Hüsnü Şenlendirici'yi sevdiğim pek söylenemez. Dava sırasında Deniz Seki'yi ortalarda bırakıp sustuğu için.. Ama geçen hafta Ömür Gedik'le yaptığı söyleşide "Çingene olmakla gurur duyuyorum" deyişini alkışladım.
Meclis'e giren Özcan Purçu, bu sözcüğü ağzına almaz ve Roman olduğunu söylerken hem de..

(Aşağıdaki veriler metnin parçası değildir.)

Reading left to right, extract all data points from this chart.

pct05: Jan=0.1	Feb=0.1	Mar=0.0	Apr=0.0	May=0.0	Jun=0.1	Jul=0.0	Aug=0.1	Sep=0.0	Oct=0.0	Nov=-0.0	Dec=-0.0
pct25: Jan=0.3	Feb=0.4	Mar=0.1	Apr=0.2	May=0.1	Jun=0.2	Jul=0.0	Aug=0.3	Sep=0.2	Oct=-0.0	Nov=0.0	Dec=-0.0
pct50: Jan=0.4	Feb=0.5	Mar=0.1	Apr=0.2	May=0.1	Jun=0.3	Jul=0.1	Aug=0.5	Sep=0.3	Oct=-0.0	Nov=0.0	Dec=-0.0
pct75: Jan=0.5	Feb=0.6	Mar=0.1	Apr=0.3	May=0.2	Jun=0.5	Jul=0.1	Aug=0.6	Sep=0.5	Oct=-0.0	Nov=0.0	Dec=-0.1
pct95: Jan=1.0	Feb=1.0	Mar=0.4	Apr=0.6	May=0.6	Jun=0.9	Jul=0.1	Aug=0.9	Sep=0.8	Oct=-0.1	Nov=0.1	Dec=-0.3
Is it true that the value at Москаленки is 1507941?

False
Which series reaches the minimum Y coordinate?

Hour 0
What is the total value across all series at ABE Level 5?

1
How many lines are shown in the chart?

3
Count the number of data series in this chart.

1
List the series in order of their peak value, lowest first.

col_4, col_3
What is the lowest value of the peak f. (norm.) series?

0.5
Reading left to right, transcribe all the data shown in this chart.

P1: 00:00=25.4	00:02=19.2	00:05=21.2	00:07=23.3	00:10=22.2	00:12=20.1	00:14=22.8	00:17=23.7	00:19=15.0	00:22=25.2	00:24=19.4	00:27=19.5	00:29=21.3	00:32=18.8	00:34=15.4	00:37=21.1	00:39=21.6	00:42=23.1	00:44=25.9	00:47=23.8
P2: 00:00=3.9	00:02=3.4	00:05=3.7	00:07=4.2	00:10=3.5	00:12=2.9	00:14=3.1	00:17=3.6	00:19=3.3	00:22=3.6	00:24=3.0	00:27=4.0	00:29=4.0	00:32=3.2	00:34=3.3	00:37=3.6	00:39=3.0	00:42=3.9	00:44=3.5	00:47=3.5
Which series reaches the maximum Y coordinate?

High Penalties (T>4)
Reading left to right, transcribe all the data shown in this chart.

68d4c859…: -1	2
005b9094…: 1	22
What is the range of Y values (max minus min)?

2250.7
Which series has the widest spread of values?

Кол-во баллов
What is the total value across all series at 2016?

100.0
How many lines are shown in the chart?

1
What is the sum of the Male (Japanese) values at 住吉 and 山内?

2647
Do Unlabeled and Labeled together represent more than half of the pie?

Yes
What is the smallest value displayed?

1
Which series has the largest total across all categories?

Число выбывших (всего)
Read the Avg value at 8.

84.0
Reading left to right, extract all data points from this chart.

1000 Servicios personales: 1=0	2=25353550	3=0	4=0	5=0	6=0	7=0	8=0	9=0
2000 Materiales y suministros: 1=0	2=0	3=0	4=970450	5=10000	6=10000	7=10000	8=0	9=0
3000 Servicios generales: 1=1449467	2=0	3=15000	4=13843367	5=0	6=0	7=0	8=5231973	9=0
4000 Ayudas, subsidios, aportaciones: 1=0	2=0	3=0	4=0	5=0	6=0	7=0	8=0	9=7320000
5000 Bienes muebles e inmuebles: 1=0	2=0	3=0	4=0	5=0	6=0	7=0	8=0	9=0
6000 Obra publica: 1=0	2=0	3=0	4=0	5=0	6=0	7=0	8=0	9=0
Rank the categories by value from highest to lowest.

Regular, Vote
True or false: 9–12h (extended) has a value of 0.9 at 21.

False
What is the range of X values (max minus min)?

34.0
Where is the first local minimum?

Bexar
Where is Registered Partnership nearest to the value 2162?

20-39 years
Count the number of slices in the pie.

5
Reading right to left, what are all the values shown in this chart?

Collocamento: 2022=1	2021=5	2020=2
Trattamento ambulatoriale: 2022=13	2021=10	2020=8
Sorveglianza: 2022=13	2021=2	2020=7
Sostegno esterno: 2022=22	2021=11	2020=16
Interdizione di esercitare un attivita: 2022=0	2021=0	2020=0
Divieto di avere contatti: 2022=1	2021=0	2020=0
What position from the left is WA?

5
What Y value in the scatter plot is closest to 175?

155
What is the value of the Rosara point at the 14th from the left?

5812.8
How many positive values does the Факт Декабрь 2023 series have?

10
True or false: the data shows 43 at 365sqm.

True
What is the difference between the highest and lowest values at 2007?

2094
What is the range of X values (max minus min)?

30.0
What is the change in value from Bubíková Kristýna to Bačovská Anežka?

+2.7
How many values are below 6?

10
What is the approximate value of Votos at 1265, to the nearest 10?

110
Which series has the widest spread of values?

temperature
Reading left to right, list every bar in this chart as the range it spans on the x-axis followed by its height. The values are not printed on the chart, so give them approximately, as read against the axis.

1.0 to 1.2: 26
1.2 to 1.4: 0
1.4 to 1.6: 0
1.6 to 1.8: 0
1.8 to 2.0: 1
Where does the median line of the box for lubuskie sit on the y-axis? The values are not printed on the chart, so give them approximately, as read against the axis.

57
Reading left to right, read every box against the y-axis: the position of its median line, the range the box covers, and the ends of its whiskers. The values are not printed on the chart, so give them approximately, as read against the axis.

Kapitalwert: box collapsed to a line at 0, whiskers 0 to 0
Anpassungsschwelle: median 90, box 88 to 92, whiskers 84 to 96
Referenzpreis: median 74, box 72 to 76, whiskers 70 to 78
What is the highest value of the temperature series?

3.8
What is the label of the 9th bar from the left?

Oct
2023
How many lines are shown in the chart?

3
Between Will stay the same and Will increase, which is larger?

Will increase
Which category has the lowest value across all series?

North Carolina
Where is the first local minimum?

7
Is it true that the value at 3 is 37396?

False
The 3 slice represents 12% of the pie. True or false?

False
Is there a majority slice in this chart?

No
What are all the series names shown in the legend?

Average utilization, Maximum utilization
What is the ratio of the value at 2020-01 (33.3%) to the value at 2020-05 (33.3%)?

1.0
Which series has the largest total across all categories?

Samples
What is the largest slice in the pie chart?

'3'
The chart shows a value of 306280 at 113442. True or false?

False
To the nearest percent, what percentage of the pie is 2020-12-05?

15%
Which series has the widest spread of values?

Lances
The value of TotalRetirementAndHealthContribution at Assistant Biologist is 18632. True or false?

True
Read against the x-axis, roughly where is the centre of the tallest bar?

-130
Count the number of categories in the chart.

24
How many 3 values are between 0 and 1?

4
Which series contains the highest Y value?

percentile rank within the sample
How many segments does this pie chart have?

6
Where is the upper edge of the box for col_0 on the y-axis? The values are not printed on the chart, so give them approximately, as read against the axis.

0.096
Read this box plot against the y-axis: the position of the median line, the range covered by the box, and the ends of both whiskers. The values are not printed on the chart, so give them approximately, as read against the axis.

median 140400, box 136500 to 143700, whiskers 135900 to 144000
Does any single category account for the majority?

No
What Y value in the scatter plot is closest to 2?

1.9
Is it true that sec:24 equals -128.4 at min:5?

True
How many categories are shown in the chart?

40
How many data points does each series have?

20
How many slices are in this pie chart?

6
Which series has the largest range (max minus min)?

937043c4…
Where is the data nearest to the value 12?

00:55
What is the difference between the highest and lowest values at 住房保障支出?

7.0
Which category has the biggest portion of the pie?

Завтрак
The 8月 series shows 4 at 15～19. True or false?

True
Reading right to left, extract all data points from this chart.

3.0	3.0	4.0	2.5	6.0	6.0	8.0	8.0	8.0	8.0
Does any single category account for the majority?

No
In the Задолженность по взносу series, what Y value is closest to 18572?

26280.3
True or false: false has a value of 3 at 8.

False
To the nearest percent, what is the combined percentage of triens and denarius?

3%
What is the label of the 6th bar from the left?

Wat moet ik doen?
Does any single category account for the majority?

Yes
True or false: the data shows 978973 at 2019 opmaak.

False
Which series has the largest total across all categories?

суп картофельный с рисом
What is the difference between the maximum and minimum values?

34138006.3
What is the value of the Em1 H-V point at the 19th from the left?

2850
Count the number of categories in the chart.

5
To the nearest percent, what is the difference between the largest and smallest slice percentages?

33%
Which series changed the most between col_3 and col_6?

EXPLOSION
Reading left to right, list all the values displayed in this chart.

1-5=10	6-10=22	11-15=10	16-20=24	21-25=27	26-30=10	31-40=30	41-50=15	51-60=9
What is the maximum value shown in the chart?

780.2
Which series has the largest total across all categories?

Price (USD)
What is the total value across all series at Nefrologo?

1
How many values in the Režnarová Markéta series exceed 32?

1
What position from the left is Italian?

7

Oysa Roman ve Çingene farklı şeyler. Kaç kez yazdım, dünya güzeli Çingene efsanesi.. Hindistan'da Roman kavmi arasında büyüyen Çen ile Gan, evlenmelerine izin verilmeyince, kendilerine bağlı olanlarla ülkeyi terkedip Mısır'a yerleştiler. Büyüdüler. Oradan da dünyaya dağıldılar. Egypt, yani Mısır'dan geldikleri için "Gipsi" dedi Avrupa onlara.. Onlar kendilerine, ataları Çen ile Gan'dan doğmuş Çingen adını taktılar. Bizde çingene, Macaristan'da Çigan, İspanya'da Zigan oldular. Özgürlükleri, şarkıları, dansları her ülkede efsane oldu.
Böyle mutlu, böyle zengin, böyle özgür, böyle baş kaldıran bir isimdir Çingene.. İnsan bundan utanır mı?.
Çocukluğum Bandırma'da Çingeneler arasında geçti. Yol kenarında kurarlardı derme çatma çadırlarını.. Sonra şehre dağılırlardı, bıçak bilemek, kalay yapmak yatak yorgan atmak için.. Gider gider, o minik yol kenarı kampındaki yaşamlarını imrenerek izlerdim. Biz bin kural altındayken onların çocuklarının şarkı ve danslarla eğlenmesini nasıl kıskanırdım.
Çingene olmaktan utanma Özcan Purçu. Hüsnü gibi gurur duy.. Çık Meclis kürsüsüne, Çen Gan efsanesini anlat ki, onlar da seninle gurur duysunlar!.